Hi everyone, when I am profiling two same kernel function on different platforms(gtx 1660ti on my Laptop and rtx 2080 ti on the lab server, both of them have same compute capability) I got different results. Let say it is kernel function 1 and kernel function 2, while both of them do the same thing and lauched with 1 block with 1024 threads. As I designed in the kernel function 1, it should use more registers and take a shorter duration to run. It is also as estimated with gtx 1660ti on my Laptop. Kernel function 2 used 37 registers and has a duration of 488, while kernel function1 use 41 registers(+10.8%) and duration 459(-5.9%).
But when I profile my program on the lab server. Kernel function 2 uses 41 registers and duration of 22.94. While kernel function 1 uses 37 registers(even 1 less) and duration of 26.59(+15.9%) I can not understand why kernel 2 get a register number increase when I run it on 2080ti. And then the more registers cause a better memory locality and saved the time?

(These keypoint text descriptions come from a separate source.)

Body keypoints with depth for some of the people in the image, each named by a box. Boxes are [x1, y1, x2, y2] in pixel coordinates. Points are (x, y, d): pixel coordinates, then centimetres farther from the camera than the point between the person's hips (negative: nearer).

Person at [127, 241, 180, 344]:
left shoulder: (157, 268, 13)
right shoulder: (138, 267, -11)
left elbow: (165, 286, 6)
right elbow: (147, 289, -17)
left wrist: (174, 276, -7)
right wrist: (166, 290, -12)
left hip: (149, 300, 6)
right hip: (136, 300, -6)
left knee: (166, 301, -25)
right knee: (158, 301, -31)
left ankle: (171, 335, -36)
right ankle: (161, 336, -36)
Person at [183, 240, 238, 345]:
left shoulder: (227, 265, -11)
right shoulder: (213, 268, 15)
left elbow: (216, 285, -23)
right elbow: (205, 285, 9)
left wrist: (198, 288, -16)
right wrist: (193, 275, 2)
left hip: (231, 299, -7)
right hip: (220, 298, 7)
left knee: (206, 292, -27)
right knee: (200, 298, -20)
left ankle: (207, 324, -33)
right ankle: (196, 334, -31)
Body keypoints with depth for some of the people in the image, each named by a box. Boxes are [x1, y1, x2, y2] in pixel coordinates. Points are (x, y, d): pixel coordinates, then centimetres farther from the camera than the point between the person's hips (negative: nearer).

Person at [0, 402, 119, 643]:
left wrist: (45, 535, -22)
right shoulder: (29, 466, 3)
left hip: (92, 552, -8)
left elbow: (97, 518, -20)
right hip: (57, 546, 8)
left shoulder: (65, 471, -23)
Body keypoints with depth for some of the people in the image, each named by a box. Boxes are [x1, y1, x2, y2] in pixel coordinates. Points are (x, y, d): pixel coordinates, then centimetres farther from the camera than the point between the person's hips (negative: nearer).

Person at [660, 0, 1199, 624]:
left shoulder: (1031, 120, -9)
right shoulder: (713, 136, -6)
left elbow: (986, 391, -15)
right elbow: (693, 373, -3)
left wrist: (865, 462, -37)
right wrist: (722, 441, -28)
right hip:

And another situation is that, when I run a similar program in the situation below(a little bit modified, designed to use even more registers in Kernel function 1 and Kernel function 2 keeps the same). This time I launched both kernel functions with 1 block with 512 threads. As I estimated before, kernel function1 can use more registers than kernel function 2 and the duration is also decreased. This profiling result(comparison of duration and used register count) afford with my estimation. But I also found that, for the same kernel function, for example, kernel function1 use 43 registers while running on gtx 1660 ti but 60 registers on rtx 2080 ti. What is the cause that the number of register used differ a lot?